**Work to complete:** Translate this sentence from the remembrance of Rich into Spanish: "I think Rich really enjoyed gags with the most warped or absurdist bent."

**Text passage:**
Start of Block

Dave Stone remembers  Rich

My brother and I shared an interest in humor.  I don't think we're particularly spiritual people, but I believe Rich thought that people  are at their best when laughing.  We had our culture heroes together: Ernie Kovacs, Bob and Ray, Stan Freberg, Nichols and May, the  Smothers Brothers, Jean Shepard.  On tape, we discovered lots of  stuff that preceded our generation.  He turned me on to long  forgotten radio shows like "Vic and Sade."  Together, we loved the British review "Beyond the Fringe," and then discovered their forebears on "The Goon Show" and watched their artistic descendents in "Monty Python."  When home video first became available, Rich was the first guy I knew to collect all the episodes of Leslie Neilson's "Police Squad" and John Cleese's "Fawlty Towers."

I think Rich really enjoyed gags with the most warped or absurdist bent.

A week ago was Sunday April 1st.  I had to take on the chore of picking up the urn containing Rich's ashes at one mortuary and bringing it to another, where we buried it on Friday.  Other supportive people had offered to come along for company, but I wanted to experience this privately.  I pretended this was a last day alone with my brother, and I carried the urn as lovingly and carefully as I had first held my newborn son.  I gingerly put the thing in my car and hit the freeway, weeping a little and feeling heavy grief. When I saw the steps at the mortuary, suddenly I was visited by Rich's wicked sense of humor, and I thought of my clumsiness and the urn scene in "Meet the Parents," and felt he and I were sharing a laugh.

I talked to the urn and I said "Rich, April Fool's!  You're not really dead."  I have felt like his spirit has been with me since then.  I'm going to miss him, but every time there's a laugh, whether it's elegant or tasteless, I feel I can share it with him forever.
Once, in his last weeks, I was visiting him at the hospital, there was so much damage that he could never digest food again.  The only magazine he had on his bed table was a gourmet cooking magazine.  I was a little shy about asking "What's up with this?"  But twenty minutes later, we were talking about desserts and he was lively.  He loved cooking and was, I think, still hoping to have the strength to cook for other people.  He spent every minute of his last few weeks with the Food Network running on TV, sometimes with the sound off.  I guess food is so symbolic of life itself, and Rich hung on very tightly to it.  He tried very hard not to leave us, but he had to.  I'm going to try to keep laughing, because that keeps him alive for me.

End of Block

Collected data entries
Start of Block

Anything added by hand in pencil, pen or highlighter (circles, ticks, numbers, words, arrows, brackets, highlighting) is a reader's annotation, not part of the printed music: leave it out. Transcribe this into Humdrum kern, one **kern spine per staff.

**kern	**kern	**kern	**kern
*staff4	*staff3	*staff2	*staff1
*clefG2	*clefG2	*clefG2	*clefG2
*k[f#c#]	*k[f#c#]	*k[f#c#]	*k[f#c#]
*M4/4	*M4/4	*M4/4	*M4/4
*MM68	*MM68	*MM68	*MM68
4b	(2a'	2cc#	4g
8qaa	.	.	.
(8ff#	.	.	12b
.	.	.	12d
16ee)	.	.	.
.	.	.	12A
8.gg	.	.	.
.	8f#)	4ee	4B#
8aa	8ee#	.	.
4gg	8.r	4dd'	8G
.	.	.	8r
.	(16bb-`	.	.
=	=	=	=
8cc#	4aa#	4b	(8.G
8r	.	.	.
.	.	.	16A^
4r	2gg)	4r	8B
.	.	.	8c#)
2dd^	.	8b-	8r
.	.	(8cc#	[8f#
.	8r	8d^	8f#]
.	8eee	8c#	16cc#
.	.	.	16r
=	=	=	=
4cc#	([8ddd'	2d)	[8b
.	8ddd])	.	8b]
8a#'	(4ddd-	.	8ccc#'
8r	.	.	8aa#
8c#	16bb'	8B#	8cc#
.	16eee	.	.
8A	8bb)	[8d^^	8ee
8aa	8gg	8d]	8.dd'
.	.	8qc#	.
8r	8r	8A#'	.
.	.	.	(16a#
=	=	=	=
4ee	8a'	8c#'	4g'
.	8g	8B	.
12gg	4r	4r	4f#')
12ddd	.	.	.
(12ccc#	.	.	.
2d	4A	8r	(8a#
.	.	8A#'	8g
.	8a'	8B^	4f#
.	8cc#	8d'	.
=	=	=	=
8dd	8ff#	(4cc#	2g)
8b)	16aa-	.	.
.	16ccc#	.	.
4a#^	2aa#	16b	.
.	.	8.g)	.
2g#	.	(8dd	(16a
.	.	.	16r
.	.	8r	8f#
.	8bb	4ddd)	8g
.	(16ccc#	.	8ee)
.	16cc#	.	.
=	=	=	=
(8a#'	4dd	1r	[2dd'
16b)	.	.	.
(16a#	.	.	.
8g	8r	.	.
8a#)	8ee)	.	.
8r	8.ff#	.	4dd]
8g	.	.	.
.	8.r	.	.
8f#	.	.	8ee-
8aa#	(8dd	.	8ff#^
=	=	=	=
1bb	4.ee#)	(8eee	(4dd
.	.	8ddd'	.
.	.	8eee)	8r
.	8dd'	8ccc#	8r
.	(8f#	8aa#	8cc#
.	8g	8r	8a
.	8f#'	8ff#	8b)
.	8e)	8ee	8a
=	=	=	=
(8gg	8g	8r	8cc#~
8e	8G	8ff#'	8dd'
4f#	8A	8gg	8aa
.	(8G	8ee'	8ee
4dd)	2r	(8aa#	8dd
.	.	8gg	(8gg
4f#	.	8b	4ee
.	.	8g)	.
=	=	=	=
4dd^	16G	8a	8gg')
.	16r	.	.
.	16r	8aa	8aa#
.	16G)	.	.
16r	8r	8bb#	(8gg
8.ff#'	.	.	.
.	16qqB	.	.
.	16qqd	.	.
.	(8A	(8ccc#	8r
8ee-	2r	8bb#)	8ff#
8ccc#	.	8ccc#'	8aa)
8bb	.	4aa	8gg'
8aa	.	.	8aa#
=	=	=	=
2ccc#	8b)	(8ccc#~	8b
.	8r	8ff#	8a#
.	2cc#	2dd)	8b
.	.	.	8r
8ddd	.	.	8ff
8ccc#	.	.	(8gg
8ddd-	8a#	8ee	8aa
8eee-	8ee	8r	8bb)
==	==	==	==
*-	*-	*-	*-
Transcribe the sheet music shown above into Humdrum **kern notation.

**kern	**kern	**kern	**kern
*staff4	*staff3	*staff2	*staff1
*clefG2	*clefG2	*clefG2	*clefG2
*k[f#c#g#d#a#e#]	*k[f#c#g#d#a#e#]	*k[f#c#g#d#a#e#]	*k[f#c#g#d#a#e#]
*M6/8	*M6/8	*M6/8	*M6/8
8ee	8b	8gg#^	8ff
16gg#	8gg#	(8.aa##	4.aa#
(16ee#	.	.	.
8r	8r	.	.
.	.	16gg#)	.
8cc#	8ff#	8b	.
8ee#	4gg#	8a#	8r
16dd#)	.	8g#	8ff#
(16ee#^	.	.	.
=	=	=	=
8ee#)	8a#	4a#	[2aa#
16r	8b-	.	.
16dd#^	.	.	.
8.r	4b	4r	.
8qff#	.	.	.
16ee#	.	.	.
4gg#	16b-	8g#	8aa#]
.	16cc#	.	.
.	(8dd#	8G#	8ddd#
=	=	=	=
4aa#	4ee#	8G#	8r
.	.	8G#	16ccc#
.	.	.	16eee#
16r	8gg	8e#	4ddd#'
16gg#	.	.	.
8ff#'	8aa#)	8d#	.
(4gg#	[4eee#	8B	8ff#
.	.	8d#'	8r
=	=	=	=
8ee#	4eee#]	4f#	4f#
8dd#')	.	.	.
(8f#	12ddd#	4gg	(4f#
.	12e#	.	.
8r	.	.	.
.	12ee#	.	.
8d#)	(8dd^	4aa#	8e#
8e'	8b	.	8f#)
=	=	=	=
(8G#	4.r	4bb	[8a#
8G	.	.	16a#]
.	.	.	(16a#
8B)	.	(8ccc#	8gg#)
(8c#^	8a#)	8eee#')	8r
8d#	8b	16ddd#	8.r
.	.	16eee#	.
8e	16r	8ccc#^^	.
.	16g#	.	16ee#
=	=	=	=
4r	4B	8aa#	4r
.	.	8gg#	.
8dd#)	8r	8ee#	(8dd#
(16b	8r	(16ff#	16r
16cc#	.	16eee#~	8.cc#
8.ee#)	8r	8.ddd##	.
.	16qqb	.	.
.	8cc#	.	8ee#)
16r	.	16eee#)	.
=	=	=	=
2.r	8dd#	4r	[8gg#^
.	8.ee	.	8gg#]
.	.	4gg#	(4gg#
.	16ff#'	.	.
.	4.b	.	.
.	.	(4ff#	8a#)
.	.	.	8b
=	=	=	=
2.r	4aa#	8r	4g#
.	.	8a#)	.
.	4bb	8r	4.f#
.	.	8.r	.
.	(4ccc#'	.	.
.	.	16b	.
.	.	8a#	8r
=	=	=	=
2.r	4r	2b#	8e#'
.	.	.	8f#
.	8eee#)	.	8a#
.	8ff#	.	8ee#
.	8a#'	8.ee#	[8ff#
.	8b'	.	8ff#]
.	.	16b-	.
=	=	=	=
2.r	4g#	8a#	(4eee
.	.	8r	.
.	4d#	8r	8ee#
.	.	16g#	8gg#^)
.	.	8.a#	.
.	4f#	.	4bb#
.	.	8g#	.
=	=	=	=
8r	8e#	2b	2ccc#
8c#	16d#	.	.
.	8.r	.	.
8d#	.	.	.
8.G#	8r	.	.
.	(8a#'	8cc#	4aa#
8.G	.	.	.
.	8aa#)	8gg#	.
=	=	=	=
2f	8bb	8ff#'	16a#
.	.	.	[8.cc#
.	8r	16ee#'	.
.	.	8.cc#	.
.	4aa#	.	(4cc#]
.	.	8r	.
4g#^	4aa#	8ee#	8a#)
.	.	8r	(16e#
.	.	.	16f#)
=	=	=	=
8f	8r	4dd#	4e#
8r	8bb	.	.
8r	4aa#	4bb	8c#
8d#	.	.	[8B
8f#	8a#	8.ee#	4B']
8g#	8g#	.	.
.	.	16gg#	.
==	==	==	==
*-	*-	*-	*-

End of Block

**Result:** Creo que a Rich realmente le gustaban las bromas con el toque más retorcido o absurdo.